After a particularly bad night, I awoke to something pressing against my back. I turned and saw my son’s beautiful face smiling at me from behind a mountain of blankets. There was a look in his eyes I just couldn’t place. Then I see one of his stuffed animals. Then another. And another. He’d brought his stuffies to cuddle with me. He giggled to himself and quickly scurried out of the room. That’s when I realized what that look in his eyes was: unbridled love.
I tell that story not because it’s an accurate representation of what fatherhood is like, but because it usually shuts up the person asking. That’s important because people without kids can never truly understand what it’s like to be a parent.
They will never feel the savagery of being woken up late at night because of a bad dream. They’ll never know the futility of trying to get their offspring to eat their vegetables at dinner.
Parenting is frustrating. Demanding. Time-sucking. Inexplicable. And it’s gross. So gross.
If I really wanted to convey what it means to be a dad, I’d tell them this story. It happened about a year after the one above.
I was in bed, hung over. I could have forced myself to get up, but I didn’t think anyone else was awake and I didn’t want to be the first out of bed. That meant I’d have had to make breakfast or wash socks or whatever it is responsible adults do first thing in the morning.
So, like the functional adult I was, I pulled the blankets over my head and pretended to be asleep. That’s when I felt something pressing against my back. I pulled the blankets down to see the beaming face of my kid. Again, there was a look in his eyes I just couldn’t place. Without warning, he hurled something straight at my face. Whatever it was hit me right in the eye.

● Required work: Say whether each statement agrees with the passage on fatherhood, answering yes or no and quoting the words of the passage that decide it. (a) In the first story, the son brought stuffed animals to cuddle with the narrator. (b) The narrator tells the first story because it accurately represents what fatherhood is like. (c) The second story took place about a year after the first.

● Data:
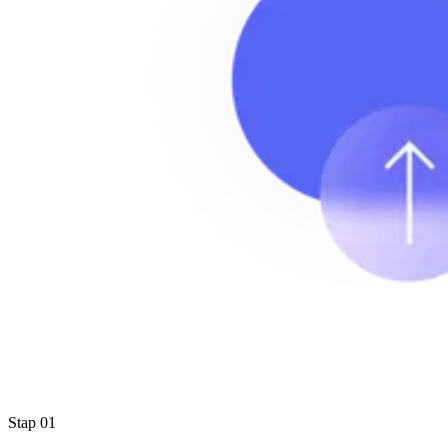
Stap 01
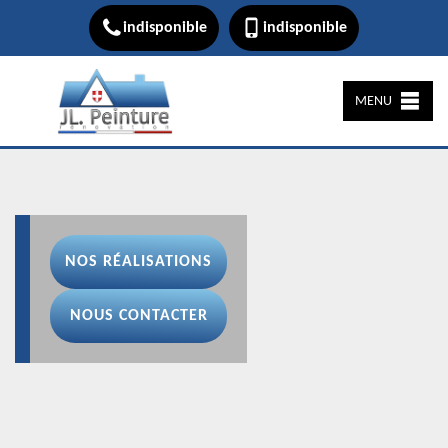
indisponible
indisponible
MENU
NOS RÉALISATIONS
NOUS CONTACTER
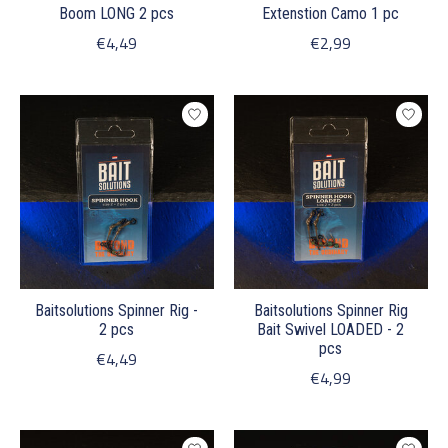
Boom LONG 2 pcs
Extenstion Camo 1 pc
€4,49
€2,99
Baitsolutions Spinner Rig -
Baitsolutions Spinner Rig
2 pcs
Bait Swivel LOADED - 2
pcs
€4,49
€4,99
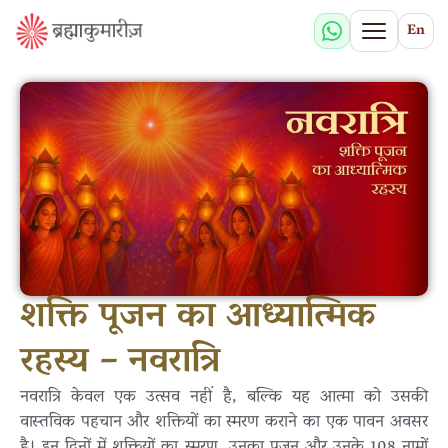
En
शक्ति पूजन का आध्यात्मिक
रहस्य – नवरात्रि
नवरात्रि केवल एक उत्सव नहीं है, बल्कि यह आत्मा को उसकी
वास्तविक पहचान और शक्तियों का स्मरण कराने का एक पावन अवसर
है। इन दिनों में शक्तियों का स्मरण, उनका पूजन और उनके 108 नामों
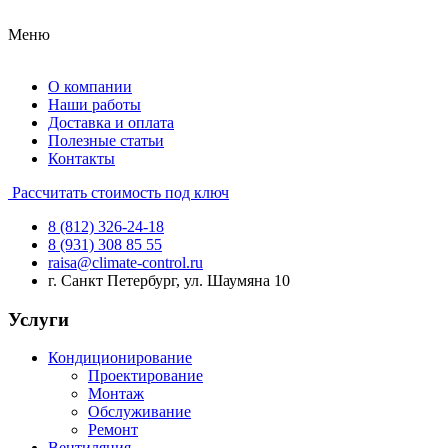
Меню
О компании
Наши работы
Доставка и оплата
Полезные статьи
Контакты
Рассчитать стоимость под ключ
8 (812) 326-24-18
8 (931) 308 85 55
raisa@climate-control.ru
г. Санкт Петербург, ул. Шаумяна 10
Услуги
Кондиционирование
Проектирование
Монтаж
Обслуживание
Ремонт
Вентиляция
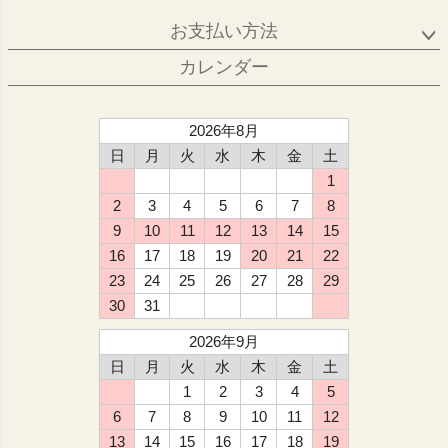
お支払い方法
カレンダー
2026年8月
日
月
火
水
木
金
土
1
2
3
4
5
6
7
8
9
10
11
12
13
14
15
16
17
18
19
20
21
22
23
24
25
26
27
28
29
30
31
2026年9月
日
月
火
水
木
金
土
1
2
3
4
5
6
7
8
9
10
11
12
13
14
15
16
17
18
19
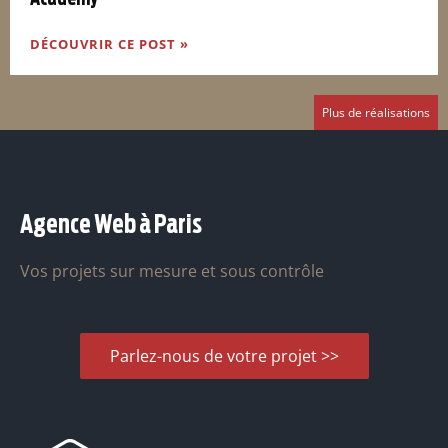
DÉCOUVRIR CE POST »
Plus de réalisations
Agence Web à Paris
Vos projets sur mesure et sous contrôle
Parlez-nous de votre projet >>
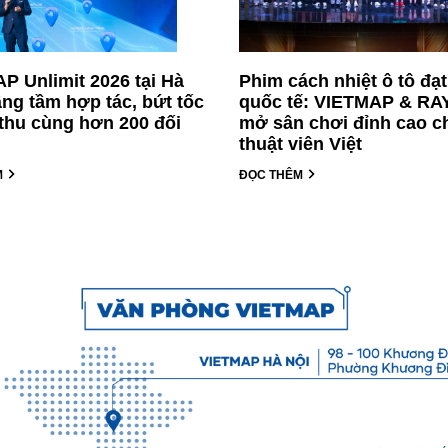
P Unlimit 2026 tại Hà
Phim cách nhiệt ô tô đạ
âng tầm hợp tác, bứt tốc
quốc tế: VIETMAP & R
thu cùng hơn 200 đối
mở sân chơi đỉnh cao c
thuật viên Việt
M
ĐỌC THÊM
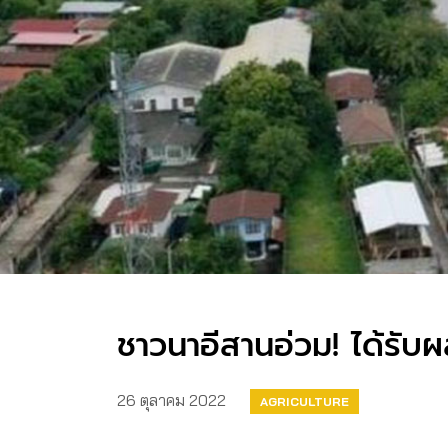
ชาวนาอีสานอ่วม! ได้รับ
26 ตุลาคม 2022
AGRICULTURE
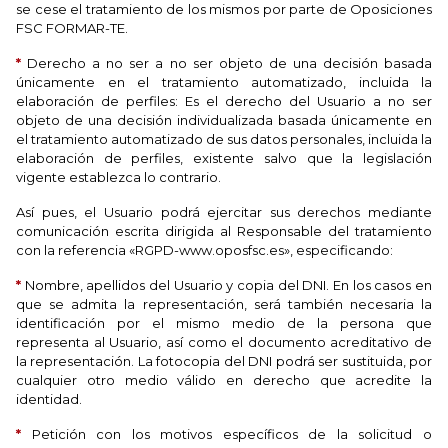
se cese el tratamiento de los mismos por parte de Oposiciones
FSC FORMAR-TE.
*
Derecho a no ser a no ser objeto de una decisión basada
únicamente en el tratamiento automatizado, incluida la
elaboración de perfiles: Es el derecho del Usuario a no ser
objeto de una decisión individualizada basada únicamente en
el tratamiento automatizado de sus datos personales, incluida la
elaboración de perfiles, existente salvo que la legislación
vigente establezca lo contrario.
Así pues, el Usuario podrá ejercitar sus derechos mediante
comunicación escrita dirigida al Responsable del tratamiento
con la referencia «RGPD-www.oposfsc.es», especificando:
*
Nombre, apellidos del Usuario y copia del DNI. En los casos en
que se admita la representación, será también necesaria la
identificación por el mismo medio de la persona que
representa al Usuario, así como el documento acreditativo de
la representación. La fotocopia del DNI podrá ser sustituida, por
cualquier otro medio válido en derecho que acredite la
identidad.
*
Petición con los motivos específicos de la solicitud o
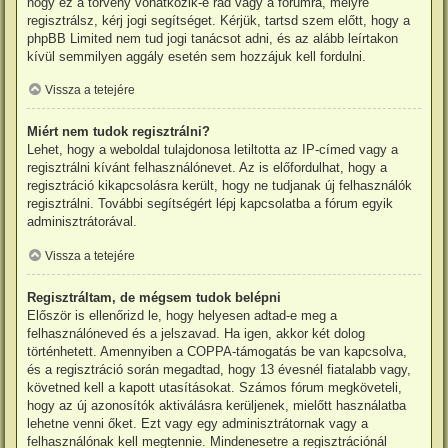
hogy ez a törvény vonatkozik-e rád vagy a fórumra, melyre
regisztrálsz, kérj jogi segítséget. Kérjük, tartsd szem előtt, hogy a
phpBB Limited nem tud jogi tanácsot adni, és az alább leírtakon
kívül semmilyen aggály esetén sem hozzájuk kell fordulni.
Vissza a tetejére
Miért nem tudok regisztrálni?
Lehet, hogy a weboldal tulajdonosa letiltotta az IP-címed vagy a
regisztrálni kívánt felhasználónevet. Az is előfordulhat, hogy a
regisztráció kikapcsolásra került, hogy ne tudjanak új felhasználók
regisztrálni. További segítségért lépj kapcsolatba a fórum egyik
adminisztrátorával.
Vissza a tetejére
Regisztráltam, de mégsem tudok belépni
Először is ellenőrizd le, hogy helyesen adtad-e meg a
felhasználóneved és a jelszavad. Ha igen, akkor két dolog
történhetett. Amennyiben a COPPA-támogatás be van kapcsolva,
és a regisztráció során megadtad, hogy 13 évesnél fiatalabb vagy,
követned kell a kapott utasításokat. Számos fórum megköveteli,
hogy az új azonosítók aktiválásra kerüljenek, mielőtt használatba
lehetne venni őket. Ezt vagy egy adminisztrátornak vagy a
felhasználónak kell megtennie. Mindenesetre a regisztrációnál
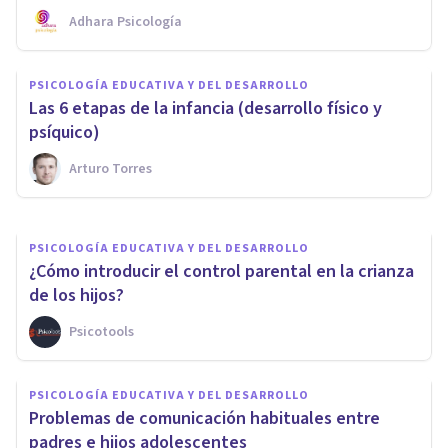
Adhara Psicología
PSICOLOGÍA EDUCATIVA Y DEL DESARROLLO
PSICOLOGÍA EDUCATIVA Y DEL DESARROLLO
La importancia del Desarrollo
Las 6 etapas de la infancia (desarrollo físico y
Psicomotor en la Infancia
psíquico)
Arturo Torres
Instituto Serca
PSICOLOGÍA EDUCATIVA Y DEL DESARROLLO
¿Cómo introducir el control parental en la crianza
de los hijos?
Psicotools
PSICOLOGÍA EDUCATIVA Y DEL DESARROLLO
Problemas de comunicación habituales entre
padres e hijos adolescentes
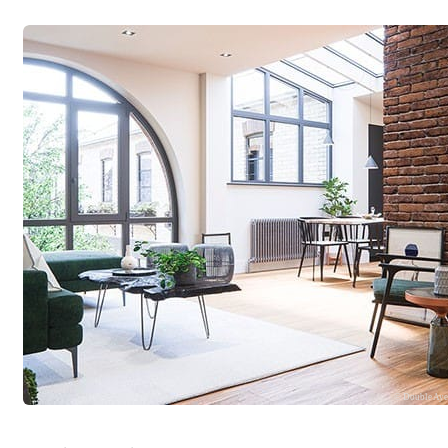
© Double Ay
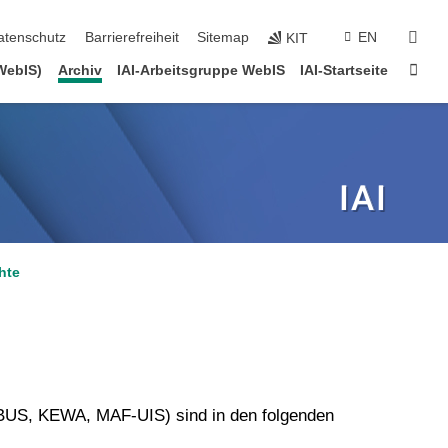
suc
atenschutz
Barrierefreiheit
Sitemap
EN
KIT
Star
WebIS)
Archiv
IAI-Arbeitsgruppe WebIS
IAI-Startseite
hte
BUS, KEWA, MAF-UIS) sind in den folgenden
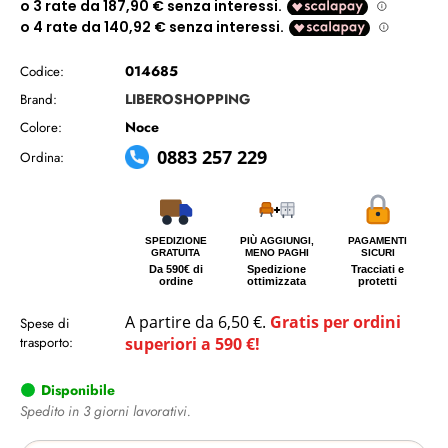
014685
Codice:
LIBEROSHOPPING
Brand:
Noce
Colore:
0883 257 229
Ordina:
SPEDIZIONE
PIÙ AGGIUNGI,
PAGAMENTI
GRATUITA
MENO PAGHI
SICURI
Da 590€ di
Spedizione
Tracciati e
ordine
ottimizzata
protetti
A partire da 6,50 €.
Gratis per ordini
Spese di
trasporto:
superiori a 590 €!
Disponibile
Spedito in 3 giorni lavorativi.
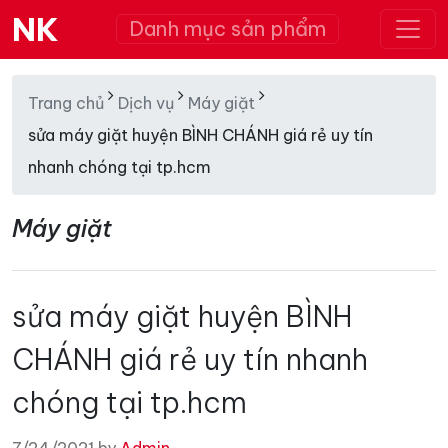
NK
Danh mục sản phẩm
Trang chủ
Dịch vụ
Máy giặt
sửa máy giặt huyện BÌNH CHÁNH giá rẻ uy tín
nhanh chóng tại tp.hcm
Máy giặt
sửa máy giặt huyện BÌNH
CHÁNH giá rẻ uy tín nhanh
chóng tại tp.hcm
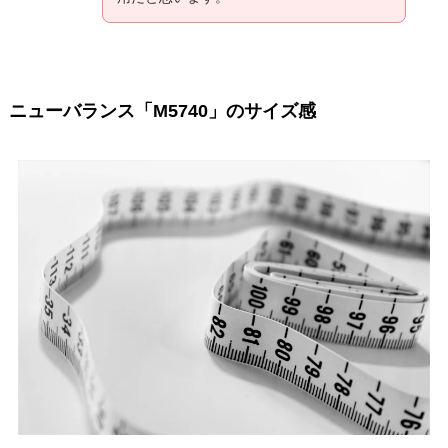
ニューバランス「M5740」のサイズ感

● Answer box:
(a) Yes: "He’d brought his stuffies to cuddle with me."
(b) No: "I tell that story not because it’s an accurate representation of what fatherhood is like, but because it usually shuts up the person asking."
(c) Yes: "It happened about a year after the one above."